▶ **Work task**
Write out each line below exactly as it appears.

▶ **Exercise input**
──────────────────────────────
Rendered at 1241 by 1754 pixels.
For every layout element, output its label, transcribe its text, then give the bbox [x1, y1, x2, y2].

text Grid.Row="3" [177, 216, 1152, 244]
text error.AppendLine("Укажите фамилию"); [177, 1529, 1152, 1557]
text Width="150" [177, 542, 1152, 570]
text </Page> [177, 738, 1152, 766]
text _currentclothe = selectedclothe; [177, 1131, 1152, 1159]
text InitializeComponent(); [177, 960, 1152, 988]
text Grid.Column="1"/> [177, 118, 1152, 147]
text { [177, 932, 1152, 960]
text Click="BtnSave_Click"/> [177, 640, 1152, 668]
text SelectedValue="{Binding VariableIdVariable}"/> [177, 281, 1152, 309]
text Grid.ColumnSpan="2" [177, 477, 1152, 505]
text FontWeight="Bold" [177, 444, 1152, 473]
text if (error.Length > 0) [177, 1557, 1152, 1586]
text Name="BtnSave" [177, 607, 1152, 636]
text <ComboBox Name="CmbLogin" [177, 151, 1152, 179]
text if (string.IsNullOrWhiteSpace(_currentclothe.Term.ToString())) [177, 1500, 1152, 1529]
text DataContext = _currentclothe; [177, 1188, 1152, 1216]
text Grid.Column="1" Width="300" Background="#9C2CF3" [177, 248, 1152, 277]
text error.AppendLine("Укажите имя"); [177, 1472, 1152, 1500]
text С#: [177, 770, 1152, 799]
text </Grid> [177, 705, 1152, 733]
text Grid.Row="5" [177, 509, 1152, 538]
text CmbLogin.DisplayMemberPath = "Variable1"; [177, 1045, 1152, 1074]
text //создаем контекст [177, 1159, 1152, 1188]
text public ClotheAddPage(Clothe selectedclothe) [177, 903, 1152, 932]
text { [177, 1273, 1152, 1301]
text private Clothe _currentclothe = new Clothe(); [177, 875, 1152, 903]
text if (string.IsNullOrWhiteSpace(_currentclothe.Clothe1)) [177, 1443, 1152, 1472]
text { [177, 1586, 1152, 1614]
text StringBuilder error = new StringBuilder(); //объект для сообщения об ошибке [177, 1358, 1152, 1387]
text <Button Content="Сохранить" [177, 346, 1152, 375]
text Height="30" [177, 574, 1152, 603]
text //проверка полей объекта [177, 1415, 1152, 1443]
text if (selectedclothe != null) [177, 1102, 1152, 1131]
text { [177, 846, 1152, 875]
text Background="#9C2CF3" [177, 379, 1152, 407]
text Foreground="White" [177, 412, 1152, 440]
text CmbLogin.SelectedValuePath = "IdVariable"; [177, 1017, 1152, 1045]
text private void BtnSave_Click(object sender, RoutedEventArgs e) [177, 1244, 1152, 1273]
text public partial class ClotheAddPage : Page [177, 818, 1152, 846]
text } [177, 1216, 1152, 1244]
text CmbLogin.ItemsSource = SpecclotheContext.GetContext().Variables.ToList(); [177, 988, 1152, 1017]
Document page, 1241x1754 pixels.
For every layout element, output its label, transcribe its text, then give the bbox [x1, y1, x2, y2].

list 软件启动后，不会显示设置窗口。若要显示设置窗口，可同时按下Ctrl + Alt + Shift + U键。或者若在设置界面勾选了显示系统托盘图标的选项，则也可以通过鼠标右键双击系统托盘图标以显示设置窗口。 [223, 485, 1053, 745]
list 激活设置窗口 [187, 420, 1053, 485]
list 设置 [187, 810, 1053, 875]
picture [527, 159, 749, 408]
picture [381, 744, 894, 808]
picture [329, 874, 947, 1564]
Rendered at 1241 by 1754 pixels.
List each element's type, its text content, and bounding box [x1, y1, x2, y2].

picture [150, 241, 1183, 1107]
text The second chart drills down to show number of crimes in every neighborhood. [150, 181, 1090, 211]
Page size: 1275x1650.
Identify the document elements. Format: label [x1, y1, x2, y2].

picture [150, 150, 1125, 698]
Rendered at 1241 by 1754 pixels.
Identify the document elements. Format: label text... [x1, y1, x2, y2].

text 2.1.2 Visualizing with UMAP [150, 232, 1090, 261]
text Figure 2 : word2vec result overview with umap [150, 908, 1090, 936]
──────────────────────────────
▶ **Completed exercise**
Rendered at 1241 by 1754 pixels.
For every layout element, output its label, transcribe its text, then give the bbox [x1, y1, x2, y2].

text Grid.Row="3" [177, 216, 1152, 244]
text error.AppendLine("Укажите фамилию"); [177, 1529, 1152, 1557]
text Width="150" [177, 542, 1152, 570]
text </Page> [177, 738, 1152, 766]
text _currentclothe = selectedclothe; [177, 1131, 1152, 1159]
text InitializeComponent(); [177, 960, 1152, 988]
text Grid.Column="1"/> [177, 118, 1152, 147]
text { [177, 932, 1152, 960]
text Click="BtnSave_Click"/> [177, 640, 1152, 668]
text SelectedValue="{Binding VariableIdVariable}"/> [177, 281, 1152, 309]
text Grid.ColumnSpan="2" [177, 477, 1152, 505]
text FontWeight="Bold" [177, 444, 1152, 473]
text if (error.Length > 0) [177, 1557, 1152, 1586]
text Name="BtnSave" [177, 607, 1152, 636]
text <ComboBox Name="CmbLogin" [177, 151, 1152, 179]
text if (string.IsNullOrWhiteSpace(_currentclothe.Term.ToString())) [177, 1500, 1152, 1529]
text DataContext = _currentclothe; [177, 1188, 1152, 1216]
text Grid.Column="1" Width="300" Background="#9C2CF3" [177, 248, 1152, 277]
text error.AppendLine("Укажите имя"); [177, 1472, 1152, 1500]
text С#: [177, 770, 1152, 799]
text </Grid> [177, 705, 1152, 733]
text Grid.Row="5" [177, 509, 1152, 538]
text CmbLogin.DisplayMemberPath = "Variable1"; [177, 1045, 1152, 1074]
text //создаем контекст [177, 1159, 1152, 1188]
text public ClotheAddPage(Clothe selectedclothe) [177, 903, 1152, 932]
text { [177, 1273, 1152, 1301]
text private Clothe _currentclothe = new Clothe(); [177, 875, 1152, 903]
text if (string.IsNullOrWhiteSpace(_currentclothe.Clothe1)) [177, 1443, 1152, 1472]
text { [177, 1586, 1152, 1614]
text StringBuilder error = new StringBuilder(); //объект для сообщения об ошибке [177, 1358, 1152, 1387]
text <Button Content="Сохранить" [177, 346, 1152, 375]
text Height="30" [177, 574, 1152, 603]
text //проверка полей объекта [177, 1415, 1152, 1443]
text if (selectedclothe != null) [177, 1102, 1152, 1131]
text { [177, 846, 1152, 875]
text Background="#9C2CF3" [177, 379, 1152, 407]
text Foreground="White" [177, 412, 1152, 440]
text CmbLogin.SelectedValuePath = "IdVariable"; [177, 1017, 1152, 1045]
text private void BtnSave_Click(object sender, RoutedEventArgs e) [177, 1244, 1152, 1273]
text public partial class ClotheAddPage : Page [177, 818, 1152, 846]
text } [177, 1216, 1152, 1244]
text CmbLogin.ItemsSource = SpecclotheContext.GetContext().Variables.ToList(); [177, 988, 1152, 1017]
Document page, 1241x1754 pixels.
For every layout element, output its label, transcribe its text, then give the bbox [x1, y1, x2, y2].

list 软件启动后，不会显示设置窗口。若要显示设置窗口，可同时按下Ctrl + Alt + Shift + U键。或者若在设置界面勾选了显示系统托盘图标的选项，则也可以通过鼠标右键双击系统托盘图标以显示设置窗口。 [223, 485, 1053, 745]
list 激活设置窗口 [187, 420, 1053, 485]
list 设置 [187, 810, 1053, 875]
picture [527, 159, 749, 408]
picture [381, 744, 894, 808]
picture [329, 874, 947, 1564]
Rendered at 1241 by 1754 pixels.
List each element's type, its text content, and bounding box [x1, y1, x2, y2].

picture [150, 241, 1183, 1107]
text The second chart drills down to show number of crimes in every neighborhood. [150, 181, 1090, 211]
Page size: 1275x1650.
Identify the document elements. Format: label [x1, y1, x2, y2].

picture [150, 150, 1125, 698]
Rendered at 1241 by 1754 pixels.
Identify the document elements. Format: label text... [x1, y1, x2, y2].

text 2.1.2 Visualizing with UMAP [150, 232, 1090, 261]
text Figure 2 : word2vec result overview with umap [150, 908, 1090, 936]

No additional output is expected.